SHANGHAI, April 1 (Reuters) - Nanjing Automobile Group intends to start exporting its China-made MG cars to Europe in the second half of this year as it revives the iconic British brand, a senior executive said.

The company is setting up sales teams in Europe and British Commonwealth countries, such as Australia, New Zealand and South Africa, where the MG brand is still a household name, said Zhang Xin, general manager of the Nanjing Auto unit making the cars.

Overseas sales may account for half or more of global sales of MG cars in the first few years, he said in a telephone interview late on Saturday from the state-owned company’s headquarters in the eastern city of Nanjing.

Previously, the company had not revealed when it would start exporting MG cars from China, but Zhang said Nanjing Auto was encouraged by the response of foreign dealers and car enthusiasts to its first models.

“Many MG dealers have expressed strong interest after seeing the made-in-China models, as they look the same as the ones at home,” he said.

Nanjing Auto, which took control of assets of collapsed MG Rover in 2005, began rolling MG sports cars and saloons off its Chinese production line last Tuesday -- the first MG cars to be produced in two years.

Production at the former MG Rover plant at Longbridge in central England may restart in April or May, and Nanjing Auto may also make MG cars in a $2 billion project in the U.S. state of Oklahoma, though a final decision has not been made.

Exports of MG components from China began in June 2006 to supply the 4 million MG Rover owners worldwide, and global demand for spare parts could top 30 million pounds ($59 million) over the next five years, Zhang said.

Nanjing Auto, a medium-sized vehicle maker that began life as a military garage in 1947, has said it aims eventually to sell 200,000 MG cars worldwide every year.

It surprised the industry when it outbid China’s biggest car maker, SAIC Motor Corp., to win the MG brand in 2005, paying 53 million pounds ($104 million) for the assets of MG Rover after the British firm collapsed with debts of 1.4 billion pounds.

The acquisition underlined the hunger of Chinese auto makers to produce higher-end models and expand into developed markets.

China became a net automobile exporter for the first time in 2005 and its 2006 exports nearly doubled to 300,000 vehicles.
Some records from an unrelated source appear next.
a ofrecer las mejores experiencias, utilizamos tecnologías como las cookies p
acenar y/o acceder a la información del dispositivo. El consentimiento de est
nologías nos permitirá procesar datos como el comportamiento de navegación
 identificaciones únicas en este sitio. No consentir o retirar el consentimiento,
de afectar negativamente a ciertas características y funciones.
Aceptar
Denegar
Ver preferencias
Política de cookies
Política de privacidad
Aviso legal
But Chinese companies have so far had little success in making volume sales to major, developed markets.

Nanjing Auto expects China to become its single biggest market for the MG marque. Creating a following for the brand in China is likely to be a challenge, but the company wants to use MG to move into the high end of the country’s rapidly expanding auto market.

Domestic sales may be small at the beginning, but will grow as more Chinese drivers are exposed to the brand, Zhang said.

“We need to work hard to cultivate the market. But I believe that a few years down the road, we will have just as many die-hard MG fans (in China) as elsewhere, if not more.”